- About this exercise:
Your answer must be an exact copy of the listing, with the images left out.

- Record extracts:
Content starts

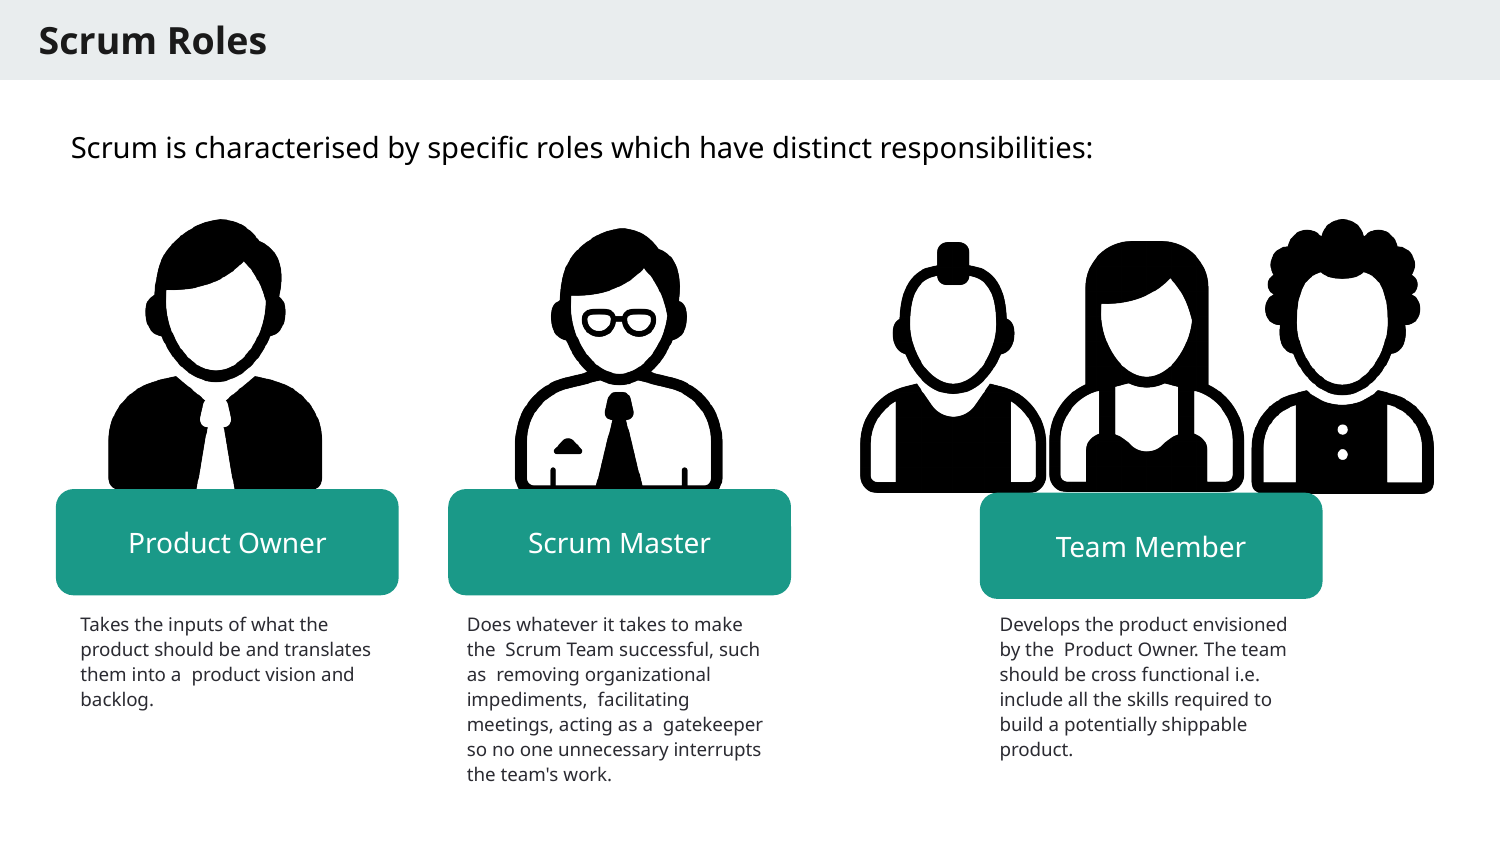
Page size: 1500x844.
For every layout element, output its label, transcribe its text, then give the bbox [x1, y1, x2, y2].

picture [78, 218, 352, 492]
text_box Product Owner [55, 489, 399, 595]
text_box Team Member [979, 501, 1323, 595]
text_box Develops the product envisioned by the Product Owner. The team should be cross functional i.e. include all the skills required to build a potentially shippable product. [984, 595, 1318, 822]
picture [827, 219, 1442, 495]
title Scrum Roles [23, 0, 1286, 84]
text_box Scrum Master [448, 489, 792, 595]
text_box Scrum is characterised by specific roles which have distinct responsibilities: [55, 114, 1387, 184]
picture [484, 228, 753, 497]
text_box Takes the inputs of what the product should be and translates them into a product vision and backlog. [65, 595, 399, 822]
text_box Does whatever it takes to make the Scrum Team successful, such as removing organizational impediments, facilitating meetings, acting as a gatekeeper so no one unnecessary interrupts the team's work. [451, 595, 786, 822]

Content ends

- Result of this task:
Page size: 1500x844.
For every layout element, output its label, transcribe its text, then give the bbox [x1, y1, x2, y2].

picture [78, 218, 352, 492]
text_box Product Owner [55, 489, 399, 595]
text_box Team Member [979, 501, 1323, 595]
text_box Develops the product envisioned by the Product Owner. The team should be cross functional i.e. include all the skills required to build a potentially shippable product. [984, 595, 1318, 822]
picture [827, 219, 1442, 495]
title Scrum Roles [23, 0, 1286, 84]
text_box Scrum Master [448, 489, 792, 595]
text_box Scrum is characterised by specific roles which have distinct responsibilities: [55, 114, 1387, 184]
picture [484, 228, 753, 497]
text_box Takes the inputs of what the product should be and translates them into a product vision and backlog. [65, 595, 399, 822]
text_box Does whatever it takes to make the Scrum Team successful, such as removing organizational impediments, facilitating meetings, acting as a gatekeeper so no one unnecessary interrupts the team's work. [451, 595, 786, 822]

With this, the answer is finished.